The ethical considerations regarding multiple sexual partners, married or otherwise, are interesting, but unfortunately not to be explored in depth here at that moment.
However I wanted to just point out that the above mentioned line of thinking is a total non-sequitor. It simply does not follow from a certain fact, evolutionary, psychological or any other type, that we ought to be doing something. This observation was made by David Hume and is sometimes referred to the is-ought gap or the fact-value distinction.
To be more specific, just because it is a fact that humans are psychologically inclined to multiple sexual partners it does not follow that one ought to have multiple sexual partners.
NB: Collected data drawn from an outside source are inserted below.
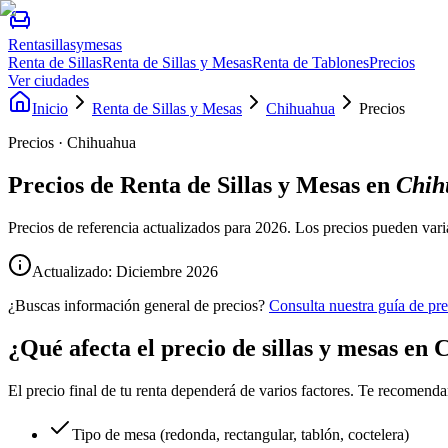
Rentasillasymesas
Renta de Sillas
Renta de Sillas y Mesas
Renta de Tablones
Precios
Ver ciudades
Inicio
Renta de Sillas y Mesas
Chihuahua
Precios
Precios · Chihuahua
Precios de
Renta de Sillas y Mesas
en
Chih
Precios de referencia actualizados para 2026. Los precios pueden vari
Actualizado: Diciembre
2026
¿Buscas información general de precios?
Consulta nuestra guía de pre
¿Qué afecta el precio de sillas y mesas en
El precio final de tu renta dependerá de varios factores. Te recomenda
Tipo de mesa (redonda, rectangular, tablón, coctelera)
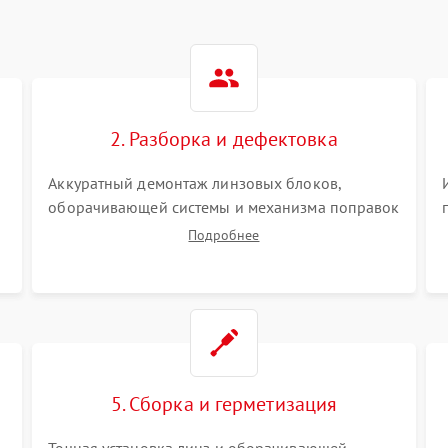
2. Разборка и дефектовка
Аккуратный демонтаж линзовых блоков,
оборачивающей системы и механизма поправок
спецключами. Осмотр внутренних резьбовых
Подробнее
соединений, пружин и уплотнительных колец.
,
Поиск причин люфта, смещения точки
попадания или заклинивания подвижных
частей.
5. Сборка и герметизация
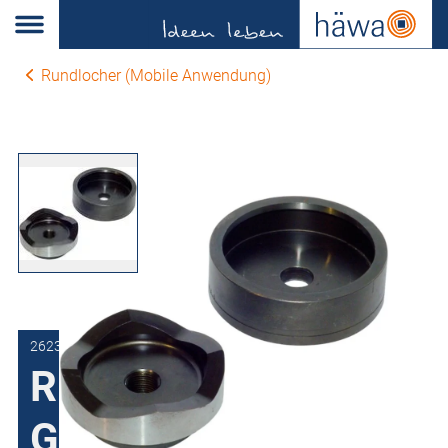
Rundlocher (Mobile Anwendung)
2623-0860-00-00
Rundlocher mit
Gewinde Ø 19 mm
When we discuss eating meat in my intro classes the most common response from students is that eating meat is natural. Fair enough, that may be true, however so is murder and rape. But that does not make murder and rape morally permissible. Restricting oneself to a single sexual partner maybe unnatural however that fact alone certainly doesn’t tell us much regarding the morality of our institutions that regulate sex.
This post discusses the link between monogamy and Christianity and Grecco-Roman cultures. The author attempts to offer some sociological explanations for this fact. However, I think the more likely explanation has to do with these societies being committed, in some sense, to critiquing their behavior according to norms of reason. I guess I’m giving away my position on the issue, which is that I do believe there is a kind of ethical violation in many non-monogamous or non-committed relationships. I think when considered through a Kantian or contractualist approach this becomes clear.
The simplest way to see this is to think about Kant’s Formula of Humanity (“Don’t use other people as merely a means to an end”) and it becomes clear that non-monogamous and/or non-committed relationships often do this.